The very rare and beautiful Golden Monkey (Rhinopithecus roxellana) is killed so that its brain may be used for Traditional Medicine. Macaques from Southeast Asia are being captured in Vietnam and shipped across the border to China, where they are kept alive in tiny wire cages and killed on order for the Traditional Medicine trade.
Pangolins, scaly armored mammals of Africa and Southeast Asia are so heavily hunted for their scales, which are used in various remedies, that all three species (Manis genus) are now listed on Appendix II of CITES.

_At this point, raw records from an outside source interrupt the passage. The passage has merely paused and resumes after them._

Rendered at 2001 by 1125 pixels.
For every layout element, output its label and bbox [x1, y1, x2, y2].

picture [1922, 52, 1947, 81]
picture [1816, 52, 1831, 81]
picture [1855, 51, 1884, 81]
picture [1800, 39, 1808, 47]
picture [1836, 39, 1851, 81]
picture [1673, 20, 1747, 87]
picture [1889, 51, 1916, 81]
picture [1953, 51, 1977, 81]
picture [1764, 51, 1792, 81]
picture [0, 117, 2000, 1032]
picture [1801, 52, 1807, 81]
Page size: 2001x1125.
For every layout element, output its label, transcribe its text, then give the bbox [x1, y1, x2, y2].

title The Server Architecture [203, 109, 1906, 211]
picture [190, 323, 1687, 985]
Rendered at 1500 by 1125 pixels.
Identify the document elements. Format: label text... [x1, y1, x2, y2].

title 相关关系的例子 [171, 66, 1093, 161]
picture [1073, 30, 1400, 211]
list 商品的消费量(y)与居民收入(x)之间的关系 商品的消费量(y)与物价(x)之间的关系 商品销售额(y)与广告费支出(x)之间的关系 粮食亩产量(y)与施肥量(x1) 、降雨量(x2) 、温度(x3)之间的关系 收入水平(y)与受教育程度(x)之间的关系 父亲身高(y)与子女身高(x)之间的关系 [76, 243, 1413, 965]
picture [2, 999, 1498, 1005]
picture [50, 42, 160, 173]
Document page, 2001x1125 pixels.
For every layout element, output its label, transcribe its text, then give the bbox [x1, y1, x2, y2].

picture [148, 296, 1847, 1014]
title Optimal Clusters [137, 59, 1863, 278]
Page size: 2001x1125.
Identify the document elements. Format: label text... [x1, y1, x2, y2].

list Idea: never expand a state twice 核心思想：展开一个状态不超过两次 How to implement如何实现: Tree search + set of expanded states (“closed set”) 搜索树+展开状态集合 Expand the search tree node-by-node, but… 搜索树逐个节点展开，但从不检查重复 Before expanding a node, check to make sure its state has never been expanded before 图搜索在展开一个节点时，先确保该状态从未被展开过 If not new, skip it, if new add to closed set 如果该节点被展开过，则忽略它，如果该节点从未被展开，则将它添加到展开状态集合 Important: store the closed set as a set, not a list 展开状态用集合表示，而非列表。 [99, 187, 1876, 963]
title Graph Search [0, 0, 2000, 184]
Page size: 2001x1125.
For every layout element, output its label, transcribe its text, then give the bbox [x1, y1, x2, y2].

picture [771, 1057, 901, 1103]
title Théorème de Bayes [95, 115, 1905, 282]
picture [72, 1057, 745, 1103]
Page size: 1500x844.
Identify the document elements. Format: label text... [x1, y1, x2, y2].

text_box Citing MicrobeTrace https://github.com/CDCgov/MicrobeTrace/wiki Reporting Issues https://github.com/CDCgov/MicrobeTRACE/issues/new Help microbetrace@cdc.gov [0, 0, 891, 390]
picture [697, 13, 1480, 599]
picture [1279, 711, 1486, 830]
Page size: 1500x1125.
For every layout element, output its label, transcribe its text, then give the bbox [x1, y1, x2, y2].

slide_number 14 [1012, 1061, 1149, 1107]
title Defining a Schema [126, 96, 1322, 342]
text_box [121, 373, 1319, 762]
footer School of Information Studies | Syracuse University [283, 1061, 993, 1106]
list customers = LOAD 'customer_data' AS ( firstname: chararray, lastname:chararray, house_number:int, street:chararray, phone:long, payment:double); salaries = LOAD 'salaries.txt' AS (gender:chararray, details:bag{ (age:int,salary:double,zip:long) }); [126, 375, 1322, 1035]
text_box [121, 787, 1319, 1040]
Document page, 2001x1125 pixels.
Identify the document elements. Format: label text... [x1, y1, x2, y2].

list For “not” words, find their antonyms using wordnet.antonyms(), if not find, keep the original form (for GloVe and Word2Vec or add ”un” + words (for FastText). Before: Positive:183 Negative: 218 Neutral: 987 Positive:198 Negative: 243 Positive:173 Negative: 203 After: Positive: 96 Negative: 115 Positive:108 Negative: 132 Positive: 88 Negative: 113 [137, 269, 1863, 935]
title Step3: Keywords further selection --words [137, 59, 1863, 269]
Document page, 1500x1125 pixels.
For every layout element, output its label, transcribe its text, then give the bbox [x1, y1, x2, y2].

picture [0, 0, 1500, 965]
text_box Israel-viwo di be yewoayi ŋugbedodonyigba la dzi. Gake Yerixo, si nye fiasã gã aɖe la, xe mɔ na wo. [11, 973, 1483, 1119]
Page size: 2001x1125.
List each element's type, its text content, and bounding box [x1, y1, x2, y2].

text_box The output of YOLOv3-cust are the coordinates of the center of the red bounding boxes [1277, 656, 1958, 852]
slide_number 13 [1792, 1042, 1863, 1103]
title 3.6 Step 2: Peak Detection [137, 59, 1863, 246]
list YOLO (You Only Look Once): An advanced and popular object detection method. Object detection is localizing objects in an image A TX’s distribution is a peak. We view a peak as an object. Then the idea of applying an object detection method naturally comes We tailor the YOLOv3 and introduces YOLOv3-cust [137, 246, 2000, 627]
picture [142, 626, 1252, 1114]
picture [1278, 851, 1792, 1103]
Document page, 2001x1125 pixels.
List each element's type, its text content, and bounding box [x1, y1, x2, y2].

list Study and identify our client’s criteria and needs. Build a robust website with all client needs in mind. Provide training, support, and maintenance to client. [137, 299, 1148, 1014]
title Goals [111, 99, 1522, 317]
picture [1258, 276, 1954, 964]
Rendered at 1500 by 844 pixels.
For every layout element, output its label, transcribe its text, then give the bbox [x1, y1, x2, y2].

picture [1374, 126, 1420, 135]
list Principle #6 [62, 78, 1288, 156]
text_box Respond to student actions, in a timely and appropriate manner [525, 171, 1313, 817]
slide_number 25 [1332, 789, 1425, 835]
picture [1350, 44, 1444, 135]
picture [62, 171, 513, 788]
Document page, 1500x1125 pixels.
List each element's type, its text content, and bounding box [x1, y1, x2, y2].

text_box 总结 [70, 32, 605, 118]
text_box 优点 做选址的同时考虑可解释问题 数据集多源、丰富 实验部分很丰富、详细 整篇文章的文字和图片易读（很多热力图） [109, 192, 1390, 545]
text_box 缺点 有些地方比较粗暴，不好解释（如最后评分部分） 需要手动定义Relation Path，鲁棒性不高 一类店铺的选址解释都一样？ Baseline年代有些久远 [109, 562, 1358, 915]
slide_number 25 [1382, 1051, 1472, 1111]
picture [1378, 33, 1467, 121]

Fruit bats are collected in Southeast Asia for sale in Traditional Medicine markets. The BBC filmed their capture for a PBS Nature special, “Castaways of Sulawesi” (1995). In Sulawesi, Indonesia, the island formerly known as Celebes, young boys fly kites with hooks that entangle the fruit bats as they fly off to feed in the evening. The fruit bats scream and squeal as they are hauled in and placed in boxes with rods for perches. Trappers ship them for four days, often without food or water in extreme heat, to tradesmen who kill them for use in Traditional Medicine. This trade is having a disastrous effect on the island's fruit bats. The loss will be significant if these bats are eliminated, because of their enormous value as pollinators of numerous species of trees, many of which provide economically important fruit. Fruit bats and flying foxes throughout Asia and the Pacific are killed for food and TM. Nine species of fruit bats have been placed on Appendix I, and the entire genus Pteropus of flying foxes on Appendix II of CITES, but this has had little effect on the trade.